A new style of municipal service delivery

Municipal service delivery patterns for both ‘hard’ services and ‘soft’ services will increasingly reflect their regional nature and the regional footprint of the everyday lives of their citizens and clients, as will efforts to attract employment creating investment to the economic region. From stormwater to emergency response to social inequality, a regional catchment area and economies of scale will be needed to address increasingly severe incidents like storm events and health emergencies, as well as the corrosive effects of economic disparity, unsupportable housing costs and a discouraging business environment. These events clearly ignore local municipal boundaries and they can only be addressed with an integrated regional approach.

Responding to these new service delivery imperatives calls for new delivery and governance models. To reduce the inherent limitations of any monopoly, the UK and EU have pioneered the practice of “commissioning” public services, whether delivered by public bodies or contracted entities. A commissioning model allows a public authority to hold responsible those who deliver services, ensuring that they meet performance objectives, failing which they can mandate service improvements or change delivery agents. Municipalities should adopt this approach, as a key set of tools to achieve their other post 2020 priorities.

A new, fit to purpose structure of local government

An increasingly unsustainable municipal tax base may also drive municipal and provincial governments into a more fundamental and overdue re evaluation of the roles played by local government. If so, the discussion should not begin with simply a ‘who does what’ reassignment of functional and fiscal responsibilities, as in the past. It should begin with a determination of which responsibilities of government are best planned, managed and delivered by local governments, and then funding them appropriately and sustainably in the new economy. That re examination should extend to consideration of the current and traditional range of local government functions and services, to ensure that obsolescent roles are phased out, current roles redefined, and emerging roles are anticipated and embraced proactively.

After 2020, a prominent consideration in any re evaluation of responsibilities will be distinguishing and coordinating the roles of municipal government and the public health care system. This will include a realistic assessment of their respective abilities to fund their responsibilities in fields like long term care, hospital capital funding, public health, physician recruitment in under served areas, land ambulance, and social and children’s services.

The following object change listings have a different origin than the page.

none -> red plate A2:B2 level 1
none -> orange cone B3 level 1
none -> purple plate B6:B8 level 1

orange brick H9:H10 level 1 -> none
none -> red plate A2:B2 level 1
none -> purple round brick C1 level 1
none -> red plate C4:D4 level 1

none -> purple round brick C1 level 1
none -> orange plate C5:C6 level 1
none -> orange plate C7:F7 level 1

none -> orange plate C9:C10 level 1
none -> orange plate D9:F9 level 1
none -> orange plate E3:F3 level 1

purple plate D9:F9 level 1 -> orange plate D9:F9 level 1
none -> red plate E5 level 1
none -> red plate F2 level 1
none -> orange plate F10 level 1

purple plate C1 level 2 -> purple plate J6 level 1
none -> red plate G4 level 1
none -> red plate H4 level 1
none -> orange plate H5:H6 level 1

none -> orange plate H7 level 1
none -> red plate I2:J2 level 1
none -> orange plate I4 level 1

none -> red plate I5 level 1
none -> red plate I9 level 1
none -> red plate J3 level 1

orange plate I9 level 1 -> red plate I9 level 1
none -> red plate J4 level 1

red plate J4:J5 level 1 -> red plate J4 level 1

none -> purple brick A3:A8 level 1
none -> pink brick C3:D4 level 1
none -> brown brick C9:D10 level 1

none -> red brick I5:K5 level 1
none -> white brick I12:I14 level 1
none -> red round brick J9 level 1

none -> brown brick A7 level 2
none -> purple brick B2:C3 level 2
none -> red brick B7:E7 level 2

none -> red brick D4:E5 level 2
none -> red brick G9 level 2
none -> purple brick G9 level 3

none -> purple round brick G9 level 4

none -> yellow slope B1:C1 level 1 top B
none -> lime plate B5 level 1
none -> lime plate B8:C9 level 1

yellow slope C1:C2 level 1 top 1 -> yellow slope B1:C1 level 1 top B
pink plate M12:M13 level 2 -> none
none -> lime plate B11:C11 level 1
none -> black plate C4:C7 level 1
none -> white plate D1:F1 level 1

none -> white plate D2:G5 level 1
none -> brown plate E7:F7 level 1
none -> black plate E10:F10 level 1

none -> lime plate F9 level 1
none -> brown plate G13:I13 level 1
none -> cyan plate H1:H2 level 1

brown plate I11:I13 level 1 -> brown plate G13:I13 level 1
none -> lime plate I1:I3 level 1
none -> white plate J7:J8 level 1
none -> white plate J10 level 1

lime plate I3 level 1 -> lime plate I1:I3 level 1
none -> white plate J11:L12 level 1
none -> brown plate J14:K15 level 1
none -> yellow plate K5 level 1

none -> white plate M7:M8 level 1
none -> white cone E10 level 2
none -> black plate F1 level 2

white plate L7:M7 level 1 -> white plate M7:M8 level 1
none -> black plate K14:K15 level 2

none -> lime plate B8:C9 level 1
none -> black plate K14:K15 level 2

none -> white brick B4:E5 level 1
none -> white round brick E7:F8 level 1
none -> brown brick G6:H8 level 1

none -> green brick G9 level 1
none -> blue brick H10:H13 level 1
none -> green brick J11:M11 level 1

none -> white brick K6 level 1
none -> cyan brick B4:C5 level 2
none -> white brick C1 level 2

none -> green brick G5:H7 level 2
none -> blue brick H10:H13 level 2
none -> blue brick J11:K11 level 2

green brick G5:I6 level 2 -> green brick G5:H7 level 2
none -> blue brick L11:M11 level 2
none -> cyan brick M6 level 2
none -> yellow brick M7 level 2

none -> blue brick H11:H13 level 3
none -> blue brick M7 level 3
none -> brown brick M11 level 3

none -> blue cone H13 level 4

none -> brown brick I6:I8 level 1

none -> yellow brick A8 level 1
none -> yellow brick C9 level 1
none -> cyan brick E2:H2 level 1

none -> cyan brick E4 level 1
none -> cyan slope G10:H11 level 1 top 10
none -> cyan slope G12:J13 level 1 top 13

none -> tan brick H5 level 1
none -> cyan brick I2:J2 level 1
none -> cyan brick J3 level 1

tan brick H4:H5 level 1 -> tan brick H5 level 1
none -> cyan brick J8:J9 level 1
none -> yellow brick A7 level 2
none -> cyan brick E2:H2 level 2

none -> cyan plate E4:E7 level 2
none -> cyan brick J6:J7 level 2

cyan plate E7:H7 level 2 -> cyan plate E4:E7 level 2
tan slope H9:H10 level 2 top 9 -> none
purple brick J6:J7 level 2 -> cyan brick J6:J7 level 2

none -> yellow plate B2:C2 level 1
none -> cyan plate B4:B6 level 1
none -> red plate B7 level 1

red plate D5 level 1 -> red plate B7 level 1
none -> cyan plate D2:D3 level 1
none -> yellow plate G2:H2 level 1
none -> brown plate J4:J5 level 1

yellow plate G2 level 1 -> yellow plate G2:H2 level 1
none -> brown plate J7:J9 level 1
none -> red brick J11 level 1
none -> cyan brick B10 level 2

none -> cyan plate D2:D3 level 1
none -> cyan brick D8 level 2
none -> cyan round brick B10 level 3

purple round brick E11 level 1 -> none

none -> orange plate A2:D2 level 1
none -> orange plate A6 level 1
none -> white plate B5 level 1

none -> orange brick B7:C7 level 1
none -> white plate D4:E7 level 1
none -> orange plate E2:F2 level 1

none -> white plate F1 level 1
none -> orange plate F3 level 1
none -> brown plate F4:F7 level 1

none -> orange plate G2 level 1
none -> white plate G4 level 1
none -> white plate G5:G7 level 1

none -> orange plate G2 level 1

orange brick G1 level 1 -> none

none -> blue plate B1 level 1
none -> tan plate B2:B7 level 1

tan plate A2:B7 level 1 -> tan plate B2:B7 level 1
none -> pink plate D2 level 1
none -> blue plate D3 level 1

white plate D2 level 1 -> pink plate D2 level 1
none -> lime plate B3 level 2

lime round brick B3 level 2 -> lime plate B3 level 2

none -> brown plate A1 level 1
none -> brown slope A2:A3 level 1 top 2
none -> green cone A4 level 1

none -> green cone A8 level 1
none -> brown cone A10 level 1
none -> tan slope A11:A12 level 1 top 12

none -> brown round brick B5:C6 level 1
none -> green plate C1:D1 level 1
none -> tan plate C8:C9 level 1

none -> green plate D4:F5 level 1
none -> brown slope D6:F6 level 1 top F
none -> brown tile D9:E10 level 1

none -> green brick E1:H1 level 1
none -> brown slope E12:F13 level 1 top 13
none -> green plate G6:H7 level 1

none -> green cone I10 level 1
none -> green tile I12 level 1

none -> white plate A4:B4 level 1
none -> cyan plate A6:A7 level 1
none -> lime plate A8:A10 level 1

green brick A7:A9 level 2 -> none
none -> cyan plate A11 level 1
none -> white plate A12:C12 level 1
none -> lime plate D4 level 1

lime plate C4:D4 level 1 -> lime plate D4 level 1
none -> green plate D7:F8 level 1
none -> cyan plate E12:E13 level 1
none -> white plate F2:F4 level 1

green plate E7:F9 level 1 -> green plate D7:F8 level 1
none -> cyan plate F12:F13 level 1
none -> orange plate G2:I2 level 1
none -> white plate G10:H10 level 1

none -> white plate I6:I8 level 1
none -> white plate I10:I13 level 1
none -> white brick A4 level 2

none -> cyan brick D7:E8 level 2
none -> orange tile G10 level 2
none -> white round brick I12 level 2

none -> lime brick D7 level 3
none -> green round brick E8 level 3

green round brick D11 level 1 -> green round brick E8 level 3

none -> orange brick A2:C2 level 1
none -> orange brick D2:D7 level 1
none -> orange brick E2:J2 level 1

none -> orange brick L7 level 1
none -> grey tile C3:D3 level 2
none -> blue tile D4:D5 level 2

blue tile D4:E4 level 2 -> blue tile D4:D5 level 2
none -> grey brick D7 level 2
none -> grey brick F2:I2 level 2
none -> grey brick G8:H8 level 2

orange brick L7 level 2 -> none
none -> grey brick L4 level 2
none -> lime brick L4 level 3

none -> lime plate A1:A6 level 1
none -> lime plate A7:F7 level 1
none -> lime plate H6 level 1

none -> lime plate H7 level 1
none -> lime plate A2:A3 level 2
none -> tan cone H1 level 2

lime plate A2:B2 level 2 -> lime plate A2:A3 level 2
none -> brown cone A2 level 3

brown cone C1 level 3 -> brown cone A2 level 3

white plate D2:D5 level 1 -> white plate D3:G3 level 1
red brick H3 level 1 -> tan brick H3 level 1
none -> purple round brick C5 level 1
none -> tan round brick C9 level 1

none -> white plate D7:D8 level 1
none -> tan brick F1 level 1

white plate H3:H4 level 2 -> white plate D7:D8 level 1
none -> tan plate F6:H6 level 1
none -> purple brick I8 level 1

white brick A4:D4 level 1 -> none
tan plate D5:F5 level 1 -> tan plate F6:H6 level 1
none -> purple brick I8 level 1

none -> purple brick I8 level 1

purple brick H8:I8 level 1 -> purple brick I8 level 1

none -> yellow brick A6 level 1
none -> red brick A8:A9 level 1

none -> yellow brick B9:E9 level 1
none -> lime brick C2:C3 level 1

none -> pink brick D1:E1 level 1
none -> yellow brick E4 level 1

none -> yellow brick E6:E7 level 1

Only after these determinations are made, there should be an evaluation of the ability of existing local government structures to do the jobs they are asked to do: form (and funding) should follow function.

Conclusions

To our list of eight impending changes and new priorities, municipal leaders could add other developments and trends visible on the horizon or unique to their region. The overall message here is not to predict these changes. It is rather to urge municipal governments to be realistic and clear sighted in their expectations. They must be anticipatory and proactive as they organize to deal with them. Municipal leaders must also have the courage to surmount traditional roadblocks to reform, both though vision and where appropriate, through institutional, political, cultural, and managerial reforms.